The UK now produces nearly 30% of the aerosols in Europe and is third only to the USA and China in world production. Production has grown dramatically since 1990. About 1.4 billion aerosols are produced each year by companies in Britain and around 60-70% are exported. UK expertise is recognised all over the world.
The best selling aerosols are deodorants and body sprays, but aerosols aren't only used for products that you find around the home. There are around 2,000 brands of aerosol products on the market with over 200 different uses. Hospitals use aerosols to spray antibiotics onto wounds, and more recently to spray skin on to burn victims. Asthma sufferers use aerosol asthma inhalers. Aerosols are used in industry, agriculture and science. Modern aerosols produce foams, mousses and creams as well as the wet and dry sprays that we usually associate with an aerosol.
Aerosol looks are as good as their performance, with sleek, modern designs. In a recent survey, consumers said that they had gone back to using aerosols after trying pump-action products from start to finish. They prefer the fine controllable spray and high performance of the aerosol products. Aerosols are airtight, clean and hygienic so they don't leak all over the bathroom and are ideal for medical products and can even be shared amongst friends and family!
In the UK, consumer aerosols have been free of CFCs since 1989. Many have not contained CFCs for over 40 years. It is possible to recycle all empty aerosols as they are made from tinplated steel or aluminium.
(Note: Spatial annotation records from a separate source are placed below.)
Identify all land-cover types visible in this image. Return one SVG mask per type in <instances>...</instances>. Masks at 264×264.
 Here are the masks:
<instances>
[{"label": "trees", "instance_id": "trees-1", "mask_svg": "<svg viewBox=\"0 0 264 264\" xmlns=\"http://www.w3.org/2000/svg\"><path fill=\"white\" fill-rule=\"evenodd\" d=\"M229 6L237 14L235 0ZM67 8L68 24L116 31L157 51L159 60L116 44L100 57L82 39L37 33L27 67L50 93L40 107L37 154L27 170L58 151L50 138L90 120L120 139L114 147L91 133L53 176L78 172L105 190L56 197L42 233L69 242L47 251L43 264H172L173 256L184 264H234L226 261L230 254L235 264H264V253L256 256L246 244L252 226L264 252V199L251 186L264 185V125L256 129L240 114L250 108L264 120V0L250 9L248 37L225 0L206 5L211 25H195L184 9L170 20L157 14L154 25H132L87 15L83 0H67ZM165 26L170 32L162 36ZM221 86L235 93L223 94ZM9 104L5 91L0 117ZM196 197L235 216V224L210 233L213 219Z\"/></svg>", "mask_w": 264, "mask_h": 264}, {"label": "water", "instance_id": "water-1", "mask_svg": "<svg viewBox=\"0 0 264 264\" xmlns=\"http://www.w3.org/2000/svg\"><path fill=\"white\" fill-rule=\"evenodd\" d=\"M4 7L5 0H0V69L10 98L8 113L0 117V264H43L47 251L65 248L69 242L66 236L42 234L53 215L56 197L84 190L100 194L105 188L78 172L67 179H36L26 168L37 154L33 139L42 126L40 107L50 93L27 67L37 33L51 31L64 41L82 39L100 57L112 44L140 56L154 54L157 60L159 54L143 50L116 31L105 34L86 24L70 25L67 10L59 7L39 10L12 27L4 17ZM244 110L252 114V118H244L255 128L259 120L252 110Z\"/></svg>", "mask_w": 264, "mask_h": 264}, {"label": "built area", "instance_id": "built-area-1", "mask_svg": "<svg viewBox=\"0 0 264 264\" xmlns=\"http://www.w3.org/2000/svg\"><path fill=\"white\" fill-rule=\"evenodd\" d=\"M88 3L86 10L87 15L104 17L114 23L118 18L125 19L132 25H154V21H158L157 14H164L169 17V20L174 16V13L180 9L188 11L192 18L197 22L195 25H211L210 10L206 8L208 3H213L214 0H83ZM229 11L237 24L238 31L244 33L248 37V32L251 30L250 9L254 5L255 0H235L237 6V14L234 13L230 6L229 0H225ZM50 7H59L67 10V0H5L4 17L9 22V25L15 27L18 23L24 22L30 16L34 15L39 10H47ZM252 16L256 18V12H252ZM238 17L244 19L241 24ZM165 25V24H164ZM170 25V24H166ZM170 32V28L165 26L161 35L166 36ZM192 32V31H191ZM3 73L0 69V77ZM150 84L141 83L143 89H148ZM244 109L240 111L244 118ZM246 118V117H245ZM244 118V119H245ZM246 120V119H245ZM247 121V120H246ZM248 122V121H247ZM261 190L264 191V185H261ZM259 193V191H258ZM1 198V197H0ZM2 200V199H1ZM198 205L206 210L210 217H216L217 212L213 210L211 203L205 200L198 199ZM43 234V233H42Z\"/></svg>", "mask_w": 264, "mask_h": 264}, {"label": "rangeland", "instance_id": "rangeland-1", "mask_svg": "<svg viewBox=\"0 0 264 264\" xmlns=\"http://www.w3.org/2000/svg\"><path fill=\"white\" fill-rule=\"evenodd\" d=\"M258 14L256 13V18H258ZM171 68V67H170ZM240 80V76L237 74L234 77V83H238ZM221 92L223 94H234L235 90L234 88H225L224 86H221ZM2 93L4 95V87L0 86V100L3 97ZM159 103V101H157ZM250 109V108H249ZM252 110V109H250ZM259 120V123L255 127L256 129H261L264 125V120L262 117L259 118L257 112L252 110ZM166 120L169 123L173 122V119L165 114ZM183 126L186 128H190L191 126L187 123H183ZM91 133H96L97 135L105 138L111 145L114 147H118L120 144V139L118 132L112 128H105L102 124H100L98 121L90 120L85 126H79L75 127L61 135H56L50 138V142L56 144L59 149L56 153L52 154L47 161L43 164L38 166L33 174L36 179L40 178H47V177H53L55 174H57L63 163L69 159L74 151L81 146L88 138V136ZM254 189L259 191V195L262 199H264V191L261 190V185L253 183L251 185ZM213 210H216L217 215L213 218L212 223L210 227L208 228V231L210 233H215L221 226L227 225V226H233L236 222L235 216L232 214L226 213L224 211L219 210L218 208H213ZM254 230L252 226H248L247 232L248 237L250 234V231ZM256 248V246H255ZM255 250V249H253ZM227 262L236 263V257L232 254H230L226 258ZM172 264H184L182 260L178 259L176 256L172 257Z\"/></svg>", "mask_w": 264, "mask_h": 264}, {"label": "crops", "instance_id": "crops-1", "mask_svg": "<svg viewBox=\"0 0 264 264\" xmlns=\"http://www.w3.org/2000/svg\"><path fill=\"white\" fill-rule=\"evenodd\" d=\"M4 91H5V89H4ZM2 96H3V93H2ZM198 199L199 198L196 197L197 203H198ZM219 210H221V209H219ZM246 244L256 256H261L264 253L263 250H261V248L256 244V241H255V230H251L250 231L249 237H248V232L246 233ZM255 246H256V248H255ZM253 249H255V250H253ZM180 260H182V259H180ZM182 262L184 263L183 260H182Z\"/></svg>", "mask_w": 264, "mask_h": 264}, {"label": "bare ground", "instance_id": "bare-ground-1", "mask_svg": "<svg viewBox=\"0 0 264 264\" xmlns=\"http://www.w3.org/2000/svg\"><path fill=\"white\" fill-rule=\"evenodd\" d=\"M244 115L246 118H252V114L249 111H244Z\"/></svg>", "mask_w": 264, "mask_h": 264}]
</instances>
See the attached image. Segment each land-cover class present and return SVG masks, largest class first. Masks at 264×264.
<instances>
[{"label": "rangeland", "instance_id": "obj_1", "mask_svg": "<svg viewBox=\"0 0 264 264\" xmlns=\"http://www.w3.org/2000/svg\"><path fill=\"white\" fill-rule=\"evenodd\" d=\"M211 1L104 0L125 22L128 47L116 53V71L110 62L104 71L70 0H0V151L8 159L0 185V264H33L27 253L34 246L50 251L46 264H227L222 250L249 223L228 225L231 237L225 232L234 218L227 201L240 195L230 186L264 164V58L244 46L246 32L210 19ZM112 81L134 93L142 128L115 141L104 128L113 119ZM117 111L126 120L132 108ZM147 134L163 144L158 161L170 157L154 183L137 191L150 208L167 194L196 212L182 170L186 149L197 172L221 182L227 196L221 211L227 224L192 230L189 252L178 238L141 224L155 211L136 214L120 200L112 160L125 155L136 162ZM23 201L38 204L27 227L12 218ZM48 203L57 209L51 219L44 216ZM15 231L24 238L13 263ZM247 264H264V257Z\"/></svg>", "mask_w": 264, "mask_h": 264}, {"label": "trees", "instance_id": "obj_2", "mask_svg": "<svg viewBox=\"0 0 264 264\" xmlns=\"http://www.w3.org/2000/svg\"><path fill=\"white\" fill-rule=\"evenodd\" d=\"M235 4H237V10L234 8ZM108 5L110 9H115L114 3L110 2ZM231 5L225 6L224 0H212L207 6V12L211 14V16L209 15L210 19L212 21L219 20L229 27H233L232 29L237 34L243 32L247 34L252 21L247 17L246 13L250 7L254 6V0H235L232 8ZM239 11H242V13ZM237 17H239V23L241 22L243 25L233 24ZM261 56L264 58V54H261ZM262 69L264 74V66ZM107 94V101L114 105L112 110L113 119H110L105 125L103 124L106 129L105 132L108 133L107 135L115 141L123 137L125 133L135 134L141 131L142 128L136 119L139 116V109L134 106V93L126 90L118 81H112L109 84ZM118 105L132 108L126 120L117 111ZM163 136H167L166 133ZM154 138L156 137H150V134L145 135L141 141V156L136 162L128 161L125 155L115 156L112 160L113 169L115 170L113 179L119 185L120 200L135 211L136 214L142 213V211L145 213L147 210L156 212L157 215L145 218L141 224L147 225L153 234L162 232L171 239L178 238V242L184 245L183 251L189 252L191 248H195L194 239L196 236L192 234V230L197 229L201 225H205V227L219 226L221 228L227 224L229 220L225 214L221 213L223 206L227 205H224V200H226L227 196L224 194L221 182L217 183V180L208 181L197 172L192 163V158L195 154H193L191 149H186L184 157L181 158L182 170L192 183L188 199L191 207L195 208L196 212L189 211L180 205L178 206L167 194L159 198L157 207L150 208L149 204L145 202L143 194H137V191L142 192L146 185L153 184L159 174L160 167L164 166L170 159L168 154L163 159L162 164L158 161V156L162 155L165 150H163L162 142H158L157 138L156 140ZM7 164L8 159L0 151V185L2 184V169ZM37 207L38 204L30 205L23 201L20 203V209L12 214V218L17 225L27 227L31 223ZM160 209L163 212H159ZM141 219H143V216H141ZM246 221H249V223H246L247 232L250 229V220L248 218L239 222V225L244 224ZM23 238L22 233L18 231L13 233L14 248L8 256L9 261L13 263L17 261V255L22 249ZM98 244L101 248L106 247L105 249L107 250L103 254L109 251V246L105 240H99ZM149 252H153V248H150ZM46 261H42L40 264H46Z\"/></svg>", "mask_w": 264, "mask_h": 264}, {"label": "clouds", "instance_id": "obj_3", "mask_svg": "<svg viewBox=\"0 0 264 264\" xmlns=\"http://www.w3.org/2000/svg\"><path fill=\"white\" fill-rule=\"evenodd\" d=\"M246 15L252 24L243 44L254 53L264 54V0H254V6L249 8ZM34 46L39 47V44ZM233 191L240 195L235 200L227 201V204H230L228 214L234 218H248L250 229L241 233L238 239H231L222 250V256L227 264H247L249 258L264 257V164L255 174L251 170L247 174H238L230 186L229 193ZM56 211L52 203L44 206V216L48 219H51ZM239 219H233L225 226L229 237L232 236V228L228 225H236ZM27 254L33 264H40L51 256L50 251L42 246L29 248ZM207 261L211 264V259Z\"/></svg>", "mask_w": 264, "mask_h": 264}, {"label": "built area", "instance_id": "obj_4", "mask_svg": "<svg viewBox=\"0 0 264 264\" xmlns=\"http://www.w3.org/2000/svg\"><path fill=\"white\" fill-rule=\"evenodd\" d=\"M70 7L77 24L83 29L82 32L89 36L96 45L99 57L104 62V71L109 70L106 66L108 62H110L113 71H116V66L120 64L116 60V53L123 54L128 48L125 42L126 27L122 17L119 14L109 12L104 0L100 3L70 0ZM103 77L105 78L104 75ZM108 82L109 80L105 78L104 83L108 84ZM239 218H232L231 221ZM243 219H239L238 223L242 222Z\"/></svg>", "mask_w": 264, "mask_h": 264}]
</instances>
Unfortunately aerosols are one of a number of products subject to abuse. BAMA works closely with schools, charities and government departments to educate people about the dangers of solvent abuse. Aerosols have an excellent safety record and research has shown that people know how to use them safely. Just 5 in 10,000 home accidents involve an aerosol and most of these are minor. The industry works to the highest standards and is proud of its safe manufacturing processes.
Since the UK aerosol industry voluntarily removed CFCs from its products in 1989, it has gone from strength to strength. The industry continues to take a responsible stance towards environmental issues and safety and its products are more popular with consumers than ever before.
Aerosols in Figures
Few industries in Britain have proved so robust and buoyant than the aerosols sector. The successes and growth of the industry, including its impressive sustainability record, are now documented in a new publication.
BAMA has published Aerosols in Figures which acts as an important new factual journal noting key facts and data about the industry. It includes a chart showing the UK sector’s filling figures covering every year since 1965, providing a fascinating record not only of a changing industry but of changing fashions and habits amongst the population.
The publication also carries a Foreword by the renowned environmental campaigner and Founder Director of Forum for the Future, Jonathon Porritt.